Lines of data:
::::::
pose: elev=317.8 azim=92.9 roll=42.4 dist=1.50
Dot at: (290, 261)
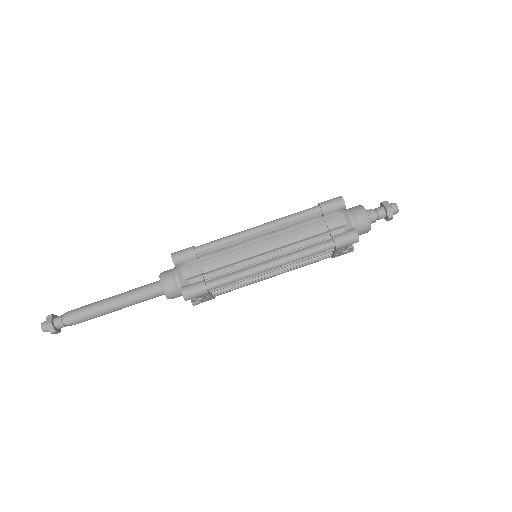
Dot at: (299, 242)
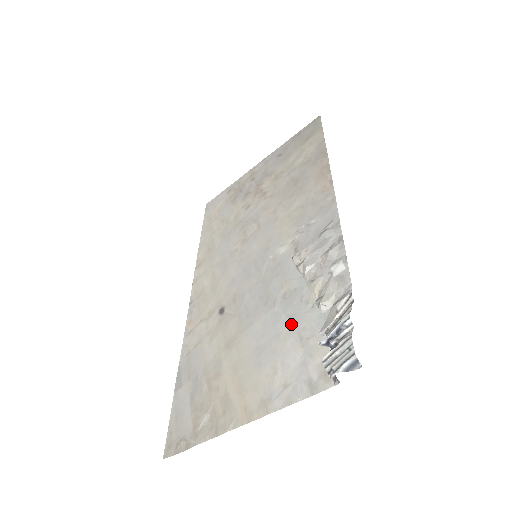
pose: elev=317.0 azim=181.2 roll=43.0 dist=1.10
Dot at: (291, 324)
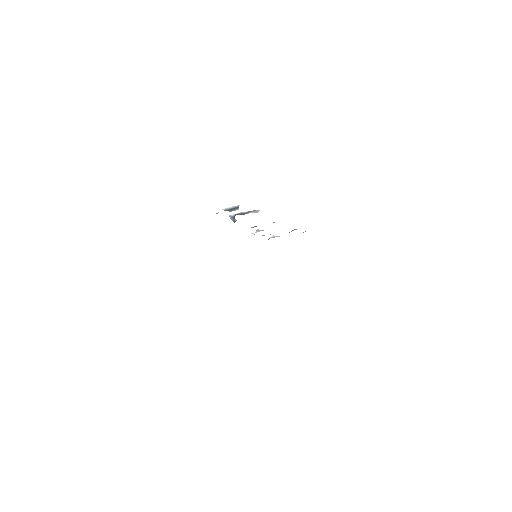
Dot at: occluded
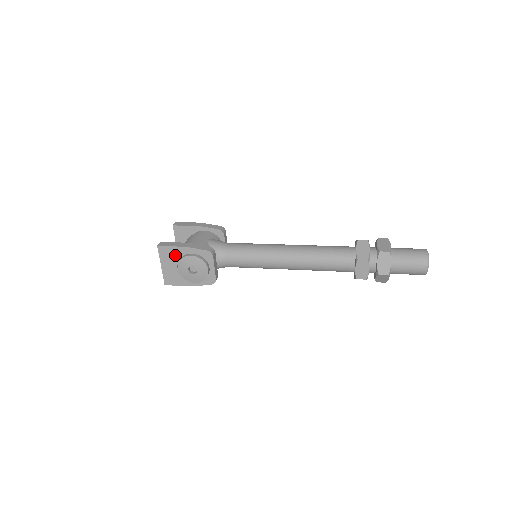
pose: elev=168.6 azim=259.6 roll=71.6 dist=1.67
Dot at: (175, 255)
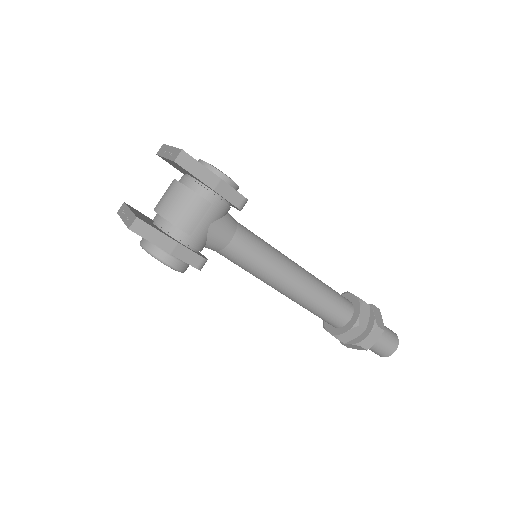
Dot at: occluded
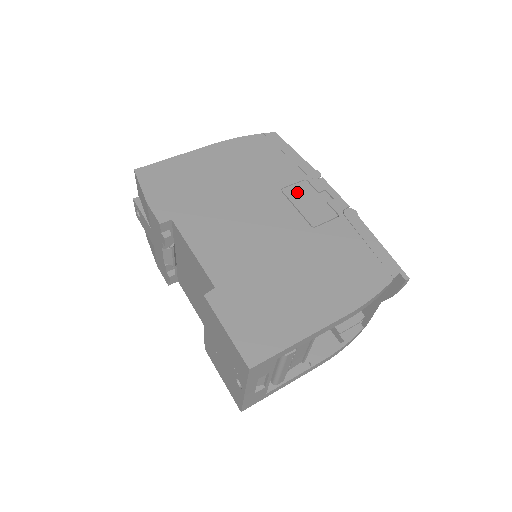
::::::
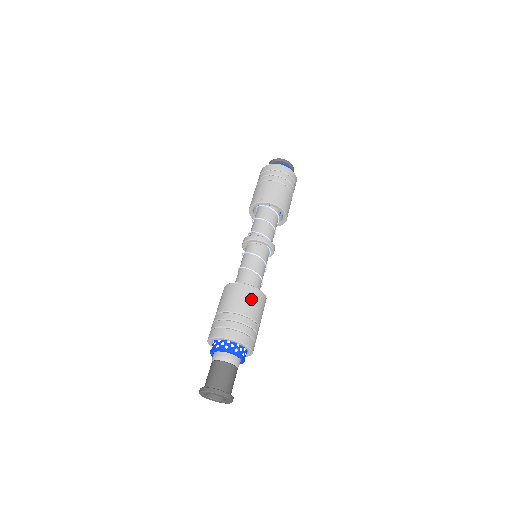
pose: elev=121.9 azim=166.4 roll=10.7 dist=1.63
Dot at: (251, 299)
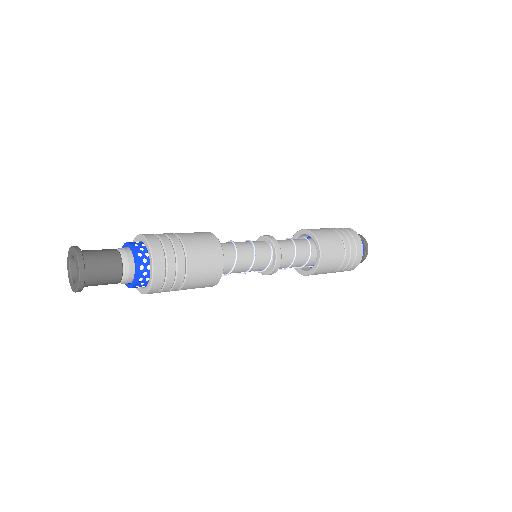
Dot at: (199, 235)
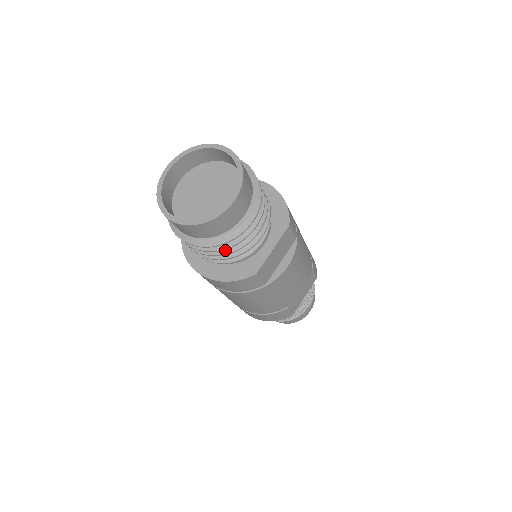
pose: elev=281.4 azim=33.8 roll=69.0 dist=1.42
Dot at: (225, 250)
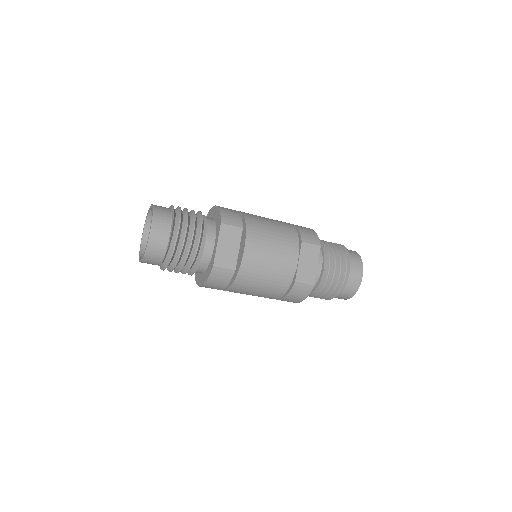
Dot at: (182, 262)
::::::
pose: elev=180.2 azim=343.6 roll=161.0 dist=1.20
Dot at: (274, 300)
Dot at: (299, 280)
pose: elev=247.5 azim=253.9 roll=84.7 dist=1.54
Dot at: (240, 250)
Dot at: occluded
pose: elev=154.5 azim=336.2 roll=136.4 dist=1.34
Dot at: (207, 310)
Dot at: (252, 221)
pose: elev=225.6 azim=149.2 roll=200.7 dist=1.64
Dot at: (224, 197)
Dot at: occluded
::::::
• [WORK TO BE COMPLETED]:
Collect every line above that contains the string "azim".

• [EXPECTED OUTPUT]:
pose: elev=317.8 azim=92.9 roll=42.4 dist=1.50
pose: elev=317.0 azim=181.2 roll=43.0 dist=1.10
pose: elev=168.6 azim=259.6 roll=71.6 dist=1.67
pose: elev=121.9 azim=166.4 roll=10.7 dist=1.63
pose: elev=281.4 azim=33.8 roll=69.0 dist=1.42
pose: elev=180.2 azim=343.6 roll=161.0 dist=1.20
pose: elev=247.5 azim=253.9 roll=84.7 dist=1.54
pose: elev=154.5 azim=336.2 roll=136.4 dist=1.34
pose: elev=225.6 azim=149.2 roll=200.7 dist=1.64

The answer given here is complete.